Annette
Saturday, March 28, 2020
My friend, Ian Bateson a retired illustrator and designe, now an artist,
has a special talent of annoying me with comments that he often repeats to me. One
of them is, “You are reiterating yourself.”
And indeed when something is good I feel I should be able to
write about it, speak about it, and, especially to photograph it again, and
again. Indeed the present blog has a previous variation.
In these days of quarantine reflection (the first encourages
in me the second) I go through my files to see what I can find that enable me
to reiterate myself.
Today’s jackpot is my former friend and marvellous ecdysiast
Annette. Had I known then her last name I might be able to find her now. I last
and first photographed her, three times, in 1988. The first time I shot what in
my innocence of youth did not understand to be simple boudoir.
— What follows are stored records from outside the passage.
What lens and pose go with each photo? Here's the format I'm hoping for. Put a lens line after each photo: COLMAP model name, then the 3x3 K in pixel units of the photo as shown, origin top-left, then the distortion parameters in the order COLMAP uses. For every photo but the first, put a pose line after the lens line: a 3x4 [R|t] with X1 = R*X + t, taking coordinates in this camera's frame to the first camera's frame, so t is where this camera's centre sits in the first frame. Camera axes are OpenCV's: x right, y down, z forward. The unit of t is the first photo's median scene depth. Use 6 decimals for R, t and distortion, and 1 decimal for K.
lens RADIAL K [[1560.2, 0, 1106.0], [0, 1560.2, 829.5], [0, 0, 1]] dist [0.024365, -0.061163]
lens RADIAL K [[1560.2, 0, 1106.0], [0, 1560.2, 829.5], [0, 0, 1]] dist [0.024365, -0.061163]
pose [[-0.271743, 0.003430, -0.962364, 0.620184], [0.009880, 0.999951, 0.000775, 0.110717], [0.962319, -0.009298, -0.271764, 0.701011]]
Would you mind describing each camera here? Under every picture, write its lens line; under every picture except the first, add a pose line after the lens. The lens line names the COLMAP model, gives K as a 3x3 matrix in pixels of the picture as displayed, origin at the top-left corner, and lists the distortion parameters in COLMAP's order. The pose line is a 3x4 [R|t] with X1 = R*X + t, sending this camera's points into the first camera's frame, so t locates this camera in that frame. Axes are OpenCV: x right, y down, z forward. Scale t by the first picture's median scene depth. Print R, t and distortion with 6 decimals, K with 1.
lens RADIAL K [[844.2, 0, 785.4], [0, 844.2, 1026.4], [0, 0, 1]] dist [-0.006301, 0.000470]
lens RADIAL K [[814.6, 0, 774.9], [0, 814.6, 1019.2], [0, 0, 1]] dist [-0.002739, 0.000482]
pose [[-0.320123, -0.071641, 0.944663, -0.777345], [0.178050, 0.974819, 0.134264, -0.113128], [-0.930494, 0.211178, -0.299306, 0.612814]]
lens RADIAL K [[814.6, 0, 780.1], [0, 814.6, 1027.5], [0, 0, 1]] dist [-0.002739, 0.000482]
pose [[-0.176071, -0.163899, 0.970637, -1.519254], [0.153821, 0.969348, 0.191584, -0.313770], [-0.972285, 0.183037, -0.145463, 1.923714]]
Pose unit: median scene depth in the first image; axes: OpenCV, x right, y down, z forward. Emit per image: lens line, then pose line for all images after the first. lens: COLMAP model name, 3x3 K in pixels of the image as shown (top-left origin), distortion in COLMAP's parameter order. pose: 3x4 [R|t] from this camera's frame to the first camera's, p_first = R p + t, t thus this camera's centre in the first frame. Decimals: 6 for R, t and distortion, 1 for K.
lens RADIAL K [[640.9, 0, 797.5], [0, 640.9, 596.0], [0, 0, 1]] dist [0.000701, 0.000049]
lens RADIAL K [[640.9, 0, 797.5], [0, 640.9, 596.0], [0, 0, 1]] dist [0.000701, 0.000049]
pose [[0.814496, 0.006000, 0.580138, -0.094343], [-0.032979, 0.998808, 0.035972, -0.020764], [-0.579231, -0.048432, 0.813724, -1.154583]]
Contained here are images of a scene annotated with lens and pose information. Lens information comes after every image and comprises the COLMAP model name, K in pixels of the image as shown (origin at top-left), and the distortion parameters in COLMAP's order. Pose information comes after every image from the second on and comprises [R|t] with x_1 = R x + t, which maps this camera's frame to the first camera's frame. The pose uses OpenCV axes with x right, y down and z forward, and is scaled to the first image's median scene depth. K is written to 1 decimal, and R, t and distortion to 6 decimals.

I do believe
that the three here are a tad less cheesy than most do these days. A third time
(before I write about the second time) involved a series of photographs that I
took of women at home that had a pattern.
I would ring the bell and then allowed in. I would request a
coffee or tea. In the kitchen or living room I would look around and then
decide where I would take a series of photographs (but always in one location)
with my subject not wearing anything. The show which I had in a local gallery
was called Homebodies. In the case of Annette, she opened the door and told me
to excuse the mess as she was painting the kitchen. I photographed her standing
on a stool in the kitchen holding a paint roller in one hand and showing off
one of the loveliest bodies I have ever seen. I cannot place that photograph
here.
That second time involved shooting for an article that my
now gone friend, Garry Marchant was writing for a magazine about BC jade and
the fact that it was mined by a Canadian petroleum company. Because in 1988 we
magazine photographers were given extraordinary liberties I decided to
photograph Annette with a background of BC jade tiles. To contrast the greenness
I used a red hairlight.
In those 80s whenever I had to shoot for brochures and
magazines I was often asked where I obtained my unusually beautiful models. All
I ever did was to answer with a smile.